Después de la anexión de Austria y Checoslovaquia, el panorama europeo quedó peligrosamente inestable. El 1 de septiembre de 1939 Alemania y la URSS ocuparon Polonia y dos días después, el 3 de septiembre, Francia y Gran Bretaña declararon la guerra a Alemania, iniciándose así la Segunda Guerra Mundial. Empleó una nueva forma de hacer la guerra conocida como Blitzkrieg (guerra relámpago), conquistando en poco tiempo numerosas naciones europeas que anexionaba a su imperio, como Holanda, Bélgica, Grecia, Yugoslavia y Dinamarca, entre otras. Especialmente brillante fue la conquista de Francia, nación a priori con una potencia militar similar a la de Alemania y a la que derrotó en tan sólo 3 semanas gracias a la ofensiva de Las Ardenas, la cual fue diseñada por él mismo. Tras conquistar Francia, obligó a los dirigentes franceses a firmar la capitulación exactamente en el mismo lugar donde los alemanes habían firmado la rendición tras la Primera Guerra Mundial. Inglaterra evitó milagrosamente la derrota gracias a una heroica actuación de la RAF (Royal Air Force), que consiguió derrotar a una muy superior fuerza aérea alemana en la Batalla de Inglaterra. Entre tanto, Hitler continuó con sus planes para la grandeza del Tercer Reich -al que él se refería como el Imperio de los Mil Años-, haciéndose cargo personalmente de detalles como la macrorreforma urbanística de Berlín, que planeó junto con su arquitecto de cabecera, Albert Speer.

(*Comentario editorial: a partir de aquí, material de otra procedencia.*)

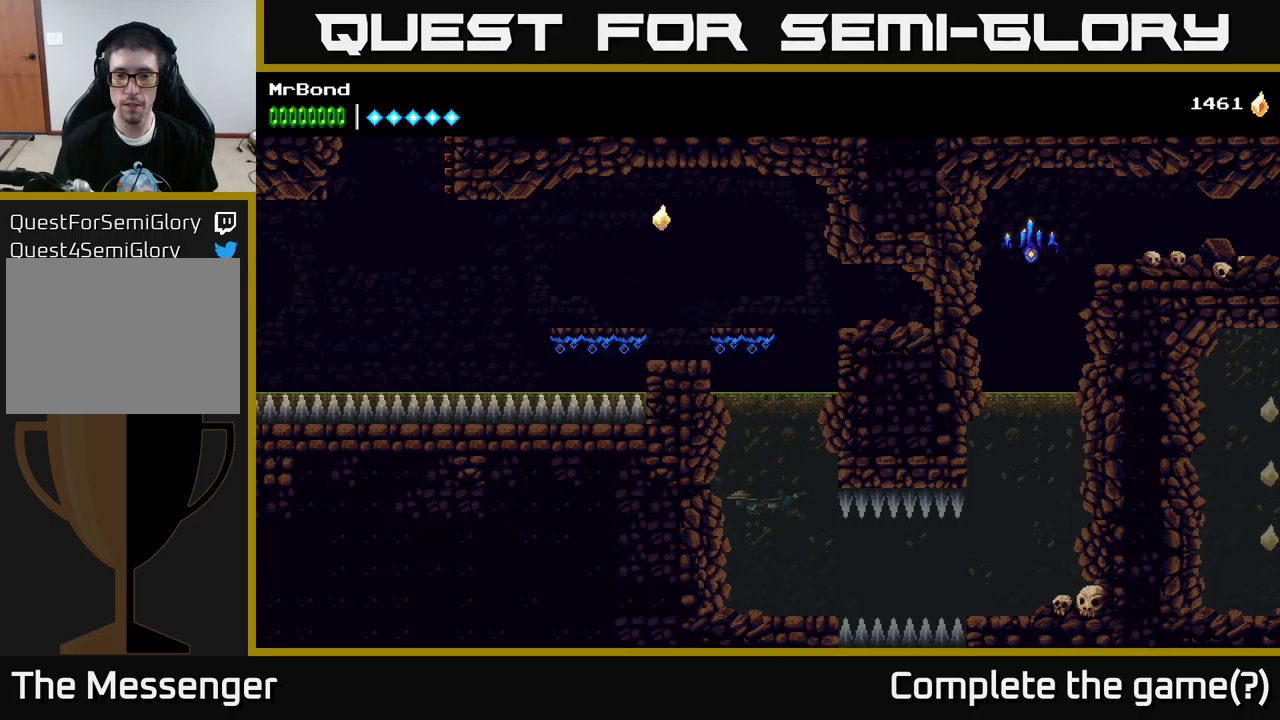
{"buttons": ["DPAD_RIGHT"], "left_stick": "center", "right_stick": "center", "events": [[17, "DPAD_RIGHT", "down"], [233, "X", "down"], [283, "DPAD_DOWN", "up"], [433, "X", "up"]]}
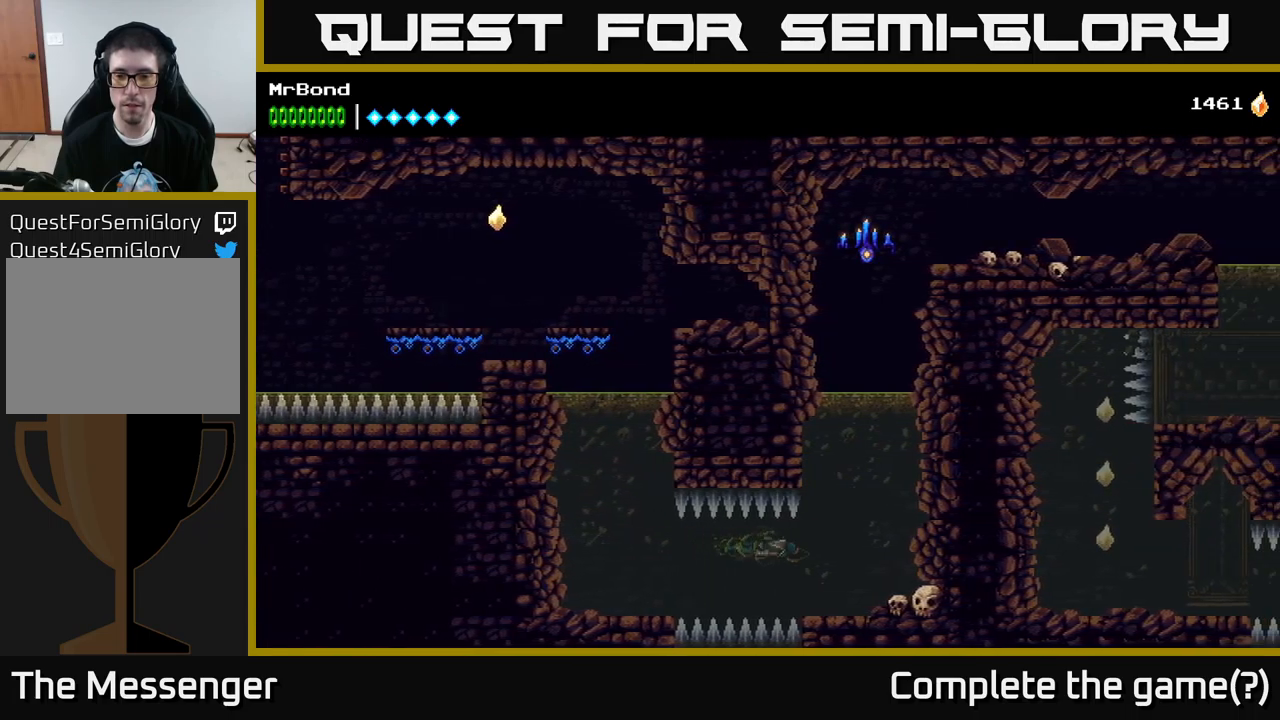
{"buttons": ["DPAD_UP"], "left_stick": "center", "right_stick": "center", "events": [[100, "A", "down"], [200, "DPAD_RIGHT", "up"], [233, "DPAD_UP", "down"], [267, "A", "up"], [333, "A", "down"], [500, "A", "up"]]}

Invadió la URSS el 22 de junio de 1941, pensando en acabar con el «gigante ruso» al cabo de algunas semanas en una rápida campaña al estilo Blitzkrieg; sin embargo, la falta de información respecto de la cantidad de divisiones, armamentos y, sobre todo, el retraso inicial de la campaña en 4 meses le enfrentó al más duro de los inviernos rusos, que le impidió tomar Moscú; además, sitió Leningrado, produciendo la muerte de más de un millón de rusos de hambre y frío. Para 1942, Hitler empezó a hablar en sus círculos íntimos de su sucesor y muchos nombres se empezaron a barajar en su entorno, generando una lucha tras bambalinas por lograr sucederle. Se pueden citar a Himmler, Hermann Göring, Martin Bormann y más tarde a Albert Speer, pero el que sonaba fuerte era Reinhard Heydrich, quien a los ojos de Hitler era el más perspectivo Nazi y su posible sucesor, quien murió en Praga después de un atentado bajo la Operación Antropoide. Hitler enfurecido ordenó al sucesor de Heydrich en Praga, Karl Hermann Frank, las matanzas de Lídice y Lezaky. Miles de personas murieron en Bohemia.

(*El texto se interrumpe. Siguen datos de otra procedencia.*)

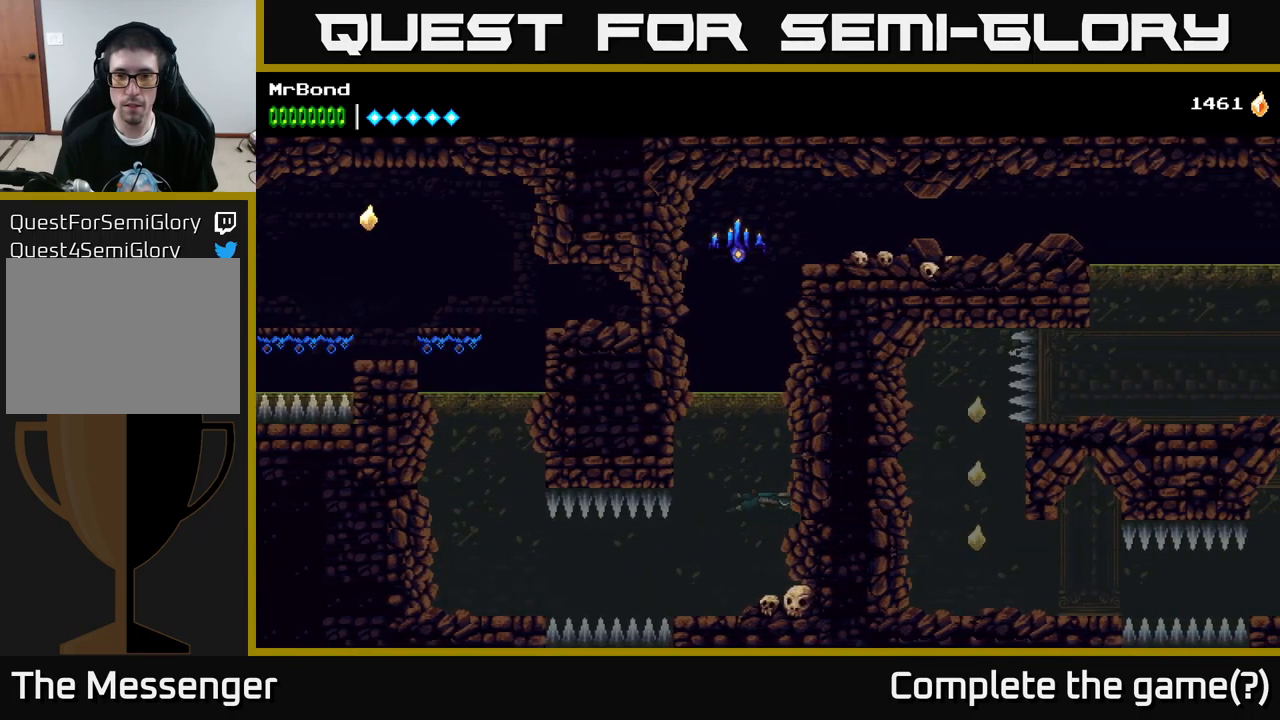
{"buttons": ["DPAD_UP"], "left_stick": "center", "right_stick": "center", "events": [[100, "A", "down"], [217, "A", "up"], [283, "A", "down"], [467, "A", "up"]]}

Para esa fecha, los científicos del Instituto Káiser Guillermo, Otto Hann y Werner Heisenberg, habían estado tras los pasos del desarrollo de la bomba atómica. Estos propusieron a Albert Speer que colaborara con los suministros necesarios para materializar la bomba. Sin embargo, Hitler despreció estos avances denominando este tema como física judía, pues tenía una marcada fobia a todo lo relacionado con Albert Einstein. Para ese momento, Alemania estaba a no menos de 5 años de culminar su proyecto. Algunos avances se hicieron en territorio noruego con la producción de agua pesada.

Hitler prefirió centrar su atención en los avances del desarrollo de los cohetes V1 y V2.

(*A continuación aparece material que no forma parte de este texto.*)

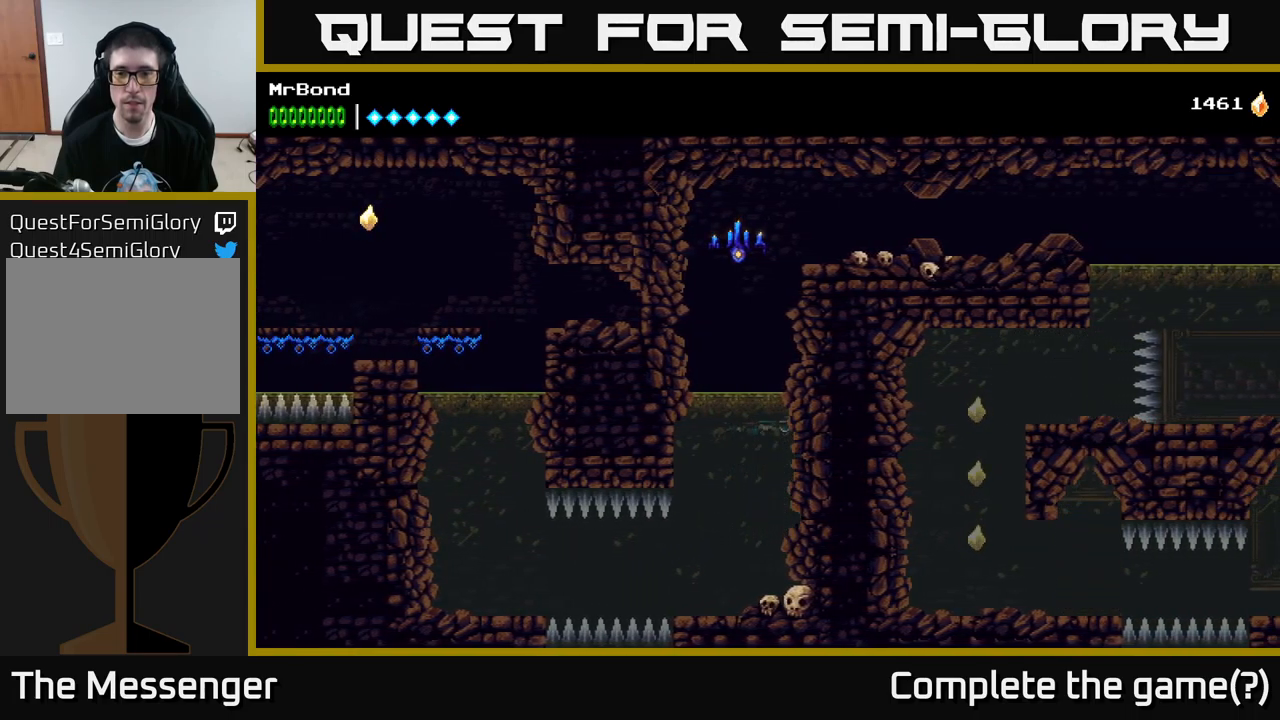
{"buttons": ["A", "DPAD_UP"], "left_stick": "center", "right_stick": "center", "events": [[183, "A", "down"], [300, "A", "up"], [383, "A", "down"]]}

Después hizo girar el eje de las operaciones hacia el Cáucaso, invadió Crimea y se acercó a Stalingrado, donde se libró una despiadada Batalla de Stalingrado o batalla de desgaste en la cual los soviéticos, aprovechando los débiles flancos de la retaguardia alemana, le infligieron una de las mayores derrotas. Los rusos cambiaron las tornas del destino y fueron desalojando a los alemanes de su territorio. Junto a ese escenario, en 1944 los Aliados invadieron Normandía, combatiéndosele por tanto en dos frentes. Ya hacia fines de 1943 era evidente que la guerra estaba perdida para la Alemania nazi. Por esta razón, muchos militares de la Wehrmacht y también civiles se conjuraron para complotar.

En 1943, Hitler instruyó a Himmler para que divulgara a una selecta audiencia de las altas esferas del partido lo que sucedía con los judíos en la llamada Solución Final. El doble objetivo del llamado El discurso de Posen era involucrar por el conocimiento a la audiencia y hacerlos cómplices y, por otro lado, solicitarles el secreto por lo divulgado. Salvo el programa de eutanasia firmado por Hitler en 1939, Hitler jamás dio su firma ni instrucción por escrito al respecto, todo era instrucción verbal a Himmler. Sólo se dejaron escritos imputables en la Conferencia de Wannseeen 1942.

Adolf Hitler fue blanco y objetivo de varias tentativas y atentados de facto (Véase: Atentados contra Hitler), la mayoría tramados por militares alemanes), de los que siempre escapó con vida.

El más importante fue el de 20 julio de 1944, liderado por Claus von Stauffenberg, que provocó el suicidio obligado de Erwin Rommel y Von Kluge entre otros.

El 7 de abril de 1945, ya presintiendo el final, ordenó a Himmler ejecutar a todos los prisioneros políticos en los campos de concentración y en las cárceles, entre los cuales estaban el antiguo jefe de la Abwehr, Wilhelm Canaris, Georg Elser.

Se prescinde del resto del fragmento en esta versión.